Daniel Kish is an amazing example. He is blind, but can echo locate using tongue clicks, and is very proficient at navigating using sound reflection. He can even ride his mountain bike through the woods at night, and he doesn’t have to click very often because he can also make sense of the surroundings just be how ambient sound behaves. This is passive echo location whilst clicking and listening to the reflections is active echo location. I’m not sure if Bats laso use passive echo location – and this might be interesting to find out. Daniel trains other blind people to echo locate, which he calls flash sonar.
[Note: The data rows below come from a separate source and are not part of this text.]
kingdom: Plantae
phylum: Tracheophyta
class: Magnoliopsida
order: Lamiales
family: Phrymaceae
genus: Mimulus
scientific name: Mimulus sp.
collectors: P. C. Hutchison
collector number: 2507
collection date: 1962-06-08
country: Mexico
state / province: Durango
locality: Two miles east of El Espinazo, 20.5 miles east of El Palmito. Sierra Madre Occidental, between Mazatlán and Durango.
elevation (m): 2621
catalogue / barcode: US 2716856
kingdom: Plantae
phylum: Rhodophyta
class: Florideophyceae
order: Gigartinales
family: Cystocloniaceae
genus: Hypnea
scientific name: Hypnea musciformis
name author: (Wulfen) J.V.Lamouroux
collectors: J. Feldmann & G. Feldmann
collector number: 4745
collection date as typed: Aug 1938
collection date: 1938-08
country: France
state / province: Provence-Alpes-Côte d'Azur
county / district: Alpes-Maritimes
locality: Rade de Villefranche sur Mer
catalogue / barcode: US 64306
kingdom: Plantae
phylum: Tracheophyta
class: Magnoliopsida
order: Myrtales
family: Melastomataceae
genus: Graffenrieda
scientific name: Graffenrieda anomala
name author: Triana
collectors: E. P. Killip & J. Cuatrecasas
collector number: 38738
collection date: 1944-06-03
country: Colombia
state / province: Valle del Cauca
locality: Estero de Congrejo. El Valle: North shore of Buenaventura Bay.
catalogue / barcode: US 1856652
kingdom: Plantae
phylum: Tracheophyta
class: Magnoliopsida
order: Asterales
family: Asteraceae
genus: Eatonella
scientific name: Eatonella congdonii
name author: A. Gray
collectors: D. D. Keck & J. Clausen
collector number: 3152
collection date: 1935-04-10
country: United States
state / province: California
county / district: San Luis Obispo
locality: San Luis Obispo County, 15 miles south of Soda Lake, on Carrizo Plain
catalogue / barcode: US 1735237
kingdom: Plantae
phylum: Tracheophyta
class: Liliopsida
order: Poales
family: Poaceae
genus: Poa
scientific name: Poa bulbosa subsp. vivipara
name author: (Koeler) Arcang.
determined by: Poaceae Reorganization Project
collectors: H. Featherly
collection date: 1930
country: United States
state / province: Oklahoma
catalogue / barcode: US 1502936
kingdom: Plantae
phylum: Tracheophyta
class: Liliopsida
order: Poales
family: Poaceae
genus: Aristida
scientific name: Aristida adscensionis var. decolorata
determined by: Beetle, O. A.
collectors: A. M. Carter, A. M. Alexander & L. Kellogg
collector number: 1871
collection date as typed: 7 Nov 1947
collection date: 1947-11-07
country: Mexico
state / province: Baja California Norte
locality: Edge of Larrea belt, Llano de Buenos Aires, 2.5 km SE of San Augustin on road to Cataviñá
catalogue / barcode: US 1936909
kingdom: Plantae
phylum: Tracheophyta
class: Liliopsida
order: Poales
A recent article about Daniel Kish (read it here) includes a study showing that he processes the sound-reflected information using the visual processing areas of his brain – which suggests he is actually using sound to ‘see’ in some way. He expands on what this is like, - making a visual image built up from reflected sound would highlight more information as to the texture and surface qualities of the surroundings, in comparison to how eyes use reflected light to see… It's amazing how the human brain can adapt to different situations and make sense of different kinds of sensory information - particularly when one sense is missing.

I’m reminded of an essay by Thomas Nagel ‘What Is It Like to Be a Bat?'  written in 1974. He discusses that bats using sound to ‘see’ is such an abstract concept, we cannot really begin to comprehend what this would be like to experience…. But actually – maybe Daniel Kish can comprehend this?  However, Nagel's essay seems to be pointing out how it is impossible to actually know what it is like to be experiencing life from the point of view of any other conscious being, using bat echo location as an example.

I have just been reading the book "See what I am Saying" by Lawrence D Rosenblum - and the first chapter outlines how we can all refine and develop our echo locating skills. I tried out the exercise and got fairly good at approaching a wall whilst making a sound - and stopping just before I crashed into the wall by listening to the change in the sound reflection. This is obviously not nearly as sophistocated and detailed as the echo locating Daniel is doing, but it's a start, and quite revealing.

There was an episode of BBC Horizon about Daniel Kish a few years ago, whcih unfortunately I missed, but there is a short clip here about the rubber hand illusion, which talks about 'neuroplasticity' and how the brain can adapt and evolve quite quickly to new situations.